| TASK DIRECTIONS |
Word for word, repeat all of the entries.

| STORED DATA |
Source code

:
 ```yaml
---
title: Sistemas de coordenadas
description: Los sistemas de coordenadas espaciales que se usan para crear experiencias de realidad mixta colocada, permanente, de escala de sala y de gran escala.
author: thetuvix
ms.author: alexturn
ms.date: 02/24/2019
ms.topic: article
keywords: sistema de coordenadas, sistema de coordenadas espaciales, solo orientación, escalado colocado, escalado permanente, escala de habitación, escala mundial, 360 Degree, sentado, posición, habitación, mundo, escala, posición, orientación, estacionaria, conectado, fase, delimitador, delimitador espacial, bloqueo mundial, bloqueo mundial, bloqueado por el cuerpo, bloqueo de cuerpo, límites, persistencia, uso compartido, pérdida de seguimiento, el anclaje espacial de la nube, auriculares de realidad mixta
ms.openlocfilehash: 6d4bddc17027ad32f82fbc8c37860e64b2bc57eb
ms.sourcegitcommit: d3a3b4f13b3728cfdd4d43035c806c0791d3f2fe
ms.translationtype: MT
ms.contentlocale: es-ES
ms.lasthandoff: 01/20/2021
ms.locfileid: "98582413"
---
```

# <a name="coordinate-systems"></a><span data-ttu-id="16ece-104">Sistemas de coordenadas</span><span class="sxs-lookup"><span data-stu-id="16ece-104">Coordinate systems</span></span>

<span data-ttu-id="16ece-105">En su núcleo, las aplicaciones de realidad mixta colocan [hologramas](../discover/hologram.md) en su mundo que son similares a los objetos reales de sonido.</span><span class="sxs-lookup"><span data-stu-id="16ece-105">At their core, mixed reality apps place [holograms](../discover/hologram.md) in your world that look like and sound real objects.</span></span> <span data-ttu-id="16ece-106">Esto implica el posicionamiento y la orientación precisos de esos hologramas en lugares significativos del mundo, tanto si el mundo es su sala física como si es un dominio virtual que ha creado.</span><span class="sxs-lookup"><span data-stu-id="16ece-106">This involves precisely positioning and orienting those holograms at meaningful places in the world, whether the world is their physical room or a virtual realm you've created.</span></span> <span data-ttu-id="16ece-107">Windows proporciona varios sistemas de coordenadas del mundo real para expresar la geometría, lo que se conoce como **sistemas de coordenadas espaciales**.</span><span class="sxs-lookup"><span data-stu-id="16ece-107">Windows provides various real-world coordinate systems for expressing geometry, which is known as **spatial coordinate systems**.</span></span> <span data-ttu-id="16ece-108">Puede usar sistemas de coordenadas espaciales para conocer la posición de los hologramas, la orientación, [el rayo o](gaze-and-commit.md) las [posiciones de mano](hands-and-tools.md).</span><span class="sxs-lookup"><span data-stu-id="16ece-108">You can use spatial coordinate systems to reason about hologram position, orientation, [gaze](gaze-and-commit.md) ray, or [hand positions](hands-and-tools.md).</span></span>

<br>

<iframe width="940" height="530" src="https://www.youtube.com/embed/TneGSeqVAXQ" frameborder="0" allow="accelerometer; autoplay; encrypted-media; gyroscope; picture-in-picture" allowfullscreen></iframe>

| RESPONSE TO THE TASK |
Source code

:
 ```yaml
---
title: Sistemas de coordenadas
description: Los sistemas de coordenadas espaciales que se usan para crear experiencias de realidad mixta colocada, permanente, de escala de sala y de gran escala.
author: thetuvix
ms.author: alexturn
ms.date: 02/24/2019
ms.topic: article
keywords: sistema de coordenadas, sistema de coordenadas espaciales, solo orientación, escalado colocado, escalado permanente, escala de habitación, escala mundial, 360 Degree, sentado, posición, habitación, mundo, escala, posición, orientación, estacionaria, conectado, fase, delimitador, delimitador espacial, bloqueo mundial, bloqueo mundial, bloqueado por el cuerpo, bloqueo de cuerpo, límites, persistencia, uso compartido, pérdida de seguimiento, el anclaje espacial de la nube, auriculares de realidad mixta
ms.openlocfilehash: 6d4bddc17027ad32f82fbc8c37860e64b2bc57eb
ms.sourcegitcommit: d3a3b4f13b3728cfdd4d43035c806c0791d3f2fe
ms.translationtype: MT
ms.contentlocale: es-ES
ms.lasthandoff: 01/20/2021
ms.locfileid: "98582413"
---
```

# <a name="coordinate-systems"></a><span data-ttu-id="16ece-104">Sistemas de coordenadas</span><span class="sxs-lookup"><span data-stu-id="16ece-104">Coordinate systems</span></span>

<span data-ttu-id="16ece-105">En su núcleo, las aplicaciones de realidad mixta colocan [hologramas](../discover/hologram.md) en su mundo que son similares a los objetos reales de sonido.</span><span class="sxs-lookup"><span data-stu-id="16ece-105">At their core, mixed reality apps place [holograms](../discover/hologram.md) in your world that look like and sound real objects.</span></span> <span data-ttu-id="16ece-106">Esto implica el posicionamiento y la orientación precisos de esos hologramas en lugares significativos del mundo, tanto si el mundo es su sala física como si es un dominio virtual que ha creado.</span><span class="sxs-lookup"><span data-stu-id="16ece-106">This involves precisely positioning and orienting those holograms at meaningful places in the world, whether the world is their physical room or a virtual realm you've created.</span></span> <span data-ttu-id="16ece-107">Windows proporciona varios sistemas de coordenadas del mundo real para expresar la geometría, lo que se conoce como **sistemas de coordenadas espaciales**.</span><span class="sxs-lookup"><span data-stu-id="16ece-107">Windows provides various real-world coordinate systems for expressing geometry, which is known as **spatial coordinate systems**.</span></span> <span data-ttu-id="16ece-108">Puede usar sistemas de coordenadas espaciales para conocer la posición de los hologramas, la orientación, [el rayo o](gaze-and-commit.md) las [posiciones de mano](hands-and-tools.md).</span><span class="sxs-lookup"><span data-stu-id="16ece-108">You can use spatial coordinate systems to reason about hologram position, orientation, [gaze](gaze-and-commit.md) ray, or [hand positions](hands-and-tools.md).</span></span>

<br>

<iframe width="940" height="530" src="https://www.youtube.com/embed/TneGSeqVAXQ" frameborder="0" allow="accelerometer; autoplay; encrypted-media; gyroscope; picture-in-picture" allowfullscreen></iframe>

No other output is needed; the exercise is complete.